Heute gibt es mal einen Musiktipp von mir, der vor allem für die Horrorautoren  und -leser unter euch interessant sein sollte. Denn das, was die Künstler des Labels Cryo Chamber produzieren, bewegt sich irgendwo zwischen Musik, Dark Epic Ambient (oder so), sogenannten Soundspaces (Landschaften aus Tönen) und übernatürlichen Klängen, die durch Mark und Bein gehen.

So haben die Künstler bereits Lovecrafts „Alten“ mit den Alben Cuthulhu, Azathoth, The Untold und Nyarlathotep vertont. Diese Klänge beschwören, insbesondere im Dunkeln, Visionen von zerbröckelnden, toten Städten, sterbenden Welten und unbenennbaren Schrecken, die durch Zeit und Raum kriechen.

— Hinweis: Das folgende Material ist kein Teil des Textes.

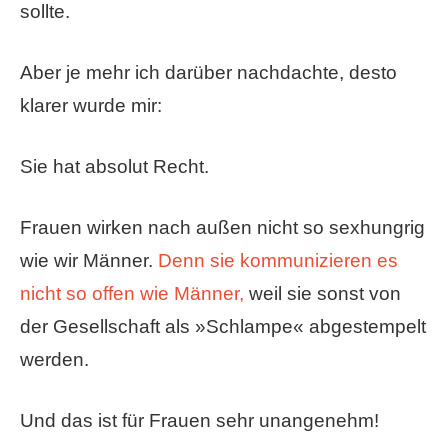
sollte.
Aber je mehr ich darüber nachdachte, desto
klarer wurde mir:
Sie hat absolut Recht.
Frauen wirken nach außen nicht so sexhungrig
wie wir Männer.
Denn sie kommunizieren es
nicht so offen wie Männer,
weil sie sonst von
der Gesellschaft als »Schlampe« abgestempelt
werden.
Und das ist für Frauen sehr unangenehm!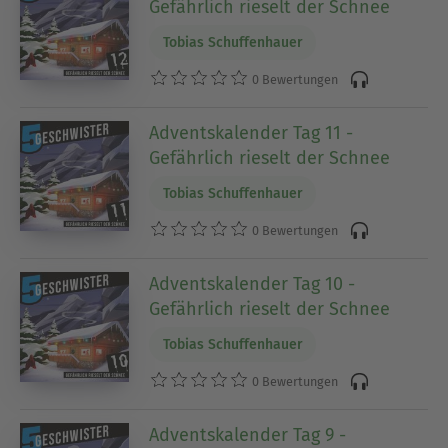
Gefährlich rieselt der Schnee
Tobias Schuffenhauer
0 Bewertungen
Adventskalender Tag 11 -
Gefährlich rieselt der Schnee
Tobias Schuffenhauer
0 Bewertungen
Adventskalender Tag 10 -
Gefährlich rieselt der Schnee
Tobias Schuffenhauer
0 Bewertungen
Adventskalender Tag 9 -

Und wer danach noch nicht genug hat oder bereits dem Wahnsinn verfallen ist, kann sich auf stundenlange, hypnotische Musikstücke mit so wolligen Titeln wie Alien Abduction Music, Dungeon Music, Nightmare Music, Psychosis und Within Ruins freuen. Ein heißer Tipp ist auch der Halloween Mix 2016, denn es wie fast alle Stücke der Cyro Chamber auch kostenlos und offiziell auf YouTube gibt. Wer aber die Künstler unterstützen will, kann sich die Stücke als CD oder Download auch auf deren offiziellen Website oder bei  Amazon kaufen.

Ph’nglui mglw’nafh Cthulhu R’lyeh wgah’nagl fhtagn!